[Saved data entries]
* * * * *

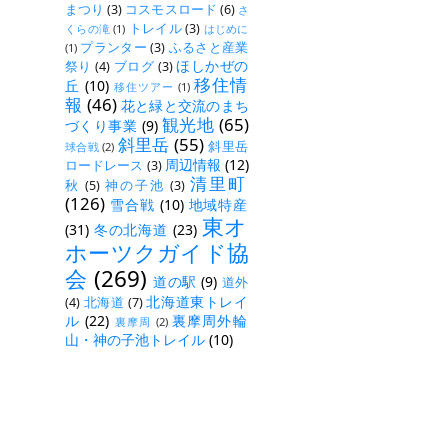
まつり
(3)
コスモスロード
(6)
さ
トレイル
(3)
くらの滝
(1)
はじめに
プランター
(3)
ふるさと産業
(1)
ほしかぜの
祭り
(4)
ブログ
(3)
移住情
丘
(10)
移住ツアー
(1)
報
(46)
花と緑と交流のまち
観光地
(65)
づくり事業
(9)
斜里岳
(55)
斜里岳
球合戦
(2)
周辺情報
(12)
ロードレース
(3)
清里町
秋
(5)
神の子池
(3)
(126)
雪合戦
(10)
地域特産
東オ
(31)
冬の北海道
(23)
ホーツクガイド協
会
(269)
道の駅
(9)
道外
北海道東トレイ
(4)
北海道
(7)
ル
(22)
裏摩周外輪
裏摩周
(2)
山・神の子池トレイル
(10)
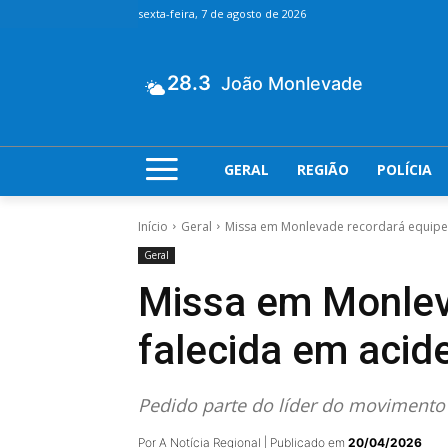
sexta-feira, 7 de agosto de 2026
28.3
João Monlevade
GERAL
REGIÃO
POLÍCIA
Início
Geral
Missa em Monlevade recordará equipe d
Geral
Missa em Monlev
falecida em acid
Pedido parte do líder do movimento 
Por A Notícia Regional | Publicado em
20/04/2026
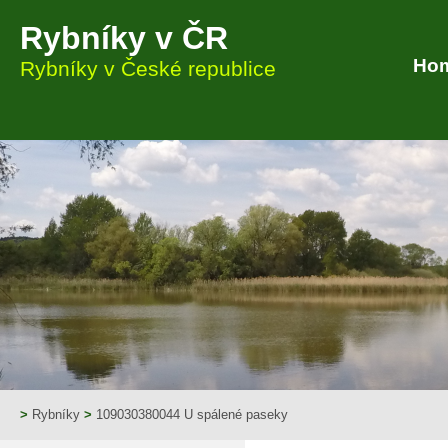
Rybníky v ČR
Ho
Rybníky v České republice
>
Rybníky
>
109030380044 U spálené paseky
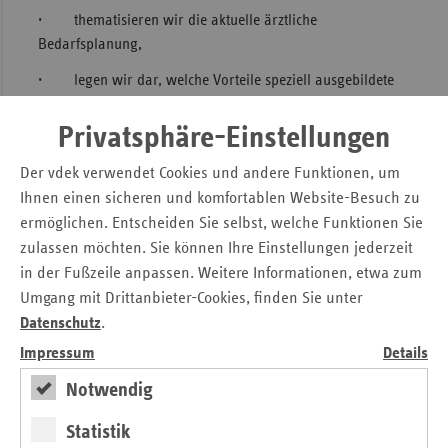
· thematisieren wir die aktuelle ärztliche
Sac
Bedarfsplanung,
Sac
· legen wir dar, welche Vorteile speziell ausgebildete
An
Praxishelfer für Ärzte bieten,
Sch
Privatsphäre-Einstellungen
· informieren wir über verbindliche Lohnuntergrenzen
Ho
in der ambulanten Pflege.
Der vdek verwendet Cookies und andere Funktionen, um
Thü
Ihnen einen sicheren und komfortablen Website-Besuch zu
Der „report.“ kann auf der Homepage der vdek-
ermöglichen. Entscheiden Sie selbst, welche Funktionen Sie
Landesvertretung Sachsen (
www.vdek.com/LVen/SAC.html
zulassen möchten. Sie können Ihre Einstellungen jederzeit
) kostenfrei heruntergeladen werden.
in der Fußzeile anpassen. Weitere Informationen, etwa zum
Druckversion der Pressemitteilung
Umgang mit Drittanbieter-Cookies, finden Sie unter
Datenschutz
.
Impressum
Details
Kontakt
Notwendig
Anke Weber
Verband der Ersatzkassen e. V. (vdek)
Statistik
Landesvertretung Sachsen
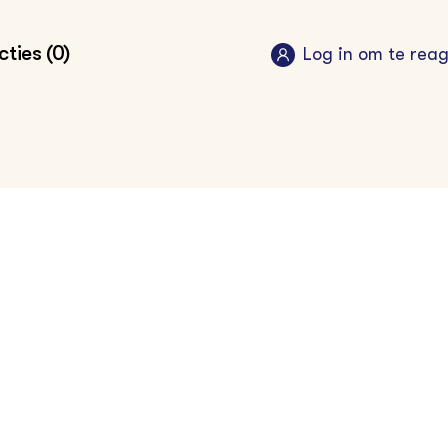
ties (0)
Log in om te rea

* * * * *

Exclude all pictures and reproduce exactly the lines from the one containing "ermöglichen. Entscheiden Sie" through the final line of the entries above.

> **Answer area**:
ermöglichen. Entscheiden Sie selbst, welche Funktionen Sie
Landesvertretung Sachsen (
www.vdek.com/LVen/SAC.html
zulassen möchten. Sie können Ihre Einstellungen jederzeit
) kostenfrei heruntergeladen werden.
in der Fußzeile anpassen. Weitere Informationen, etwa zum
Druckversion der Pressemitteilung
Umgang mit Drittanbieter-Cookies, finden Sie unter
Datenschutz
.
Impressum
Details
Kontakt
Notwendig
Anke Weber
Verband der Ersatzkassen e. V. (vdek)
Statistik
Landesvertretung Sachsen
ties (0)
Log in om te rea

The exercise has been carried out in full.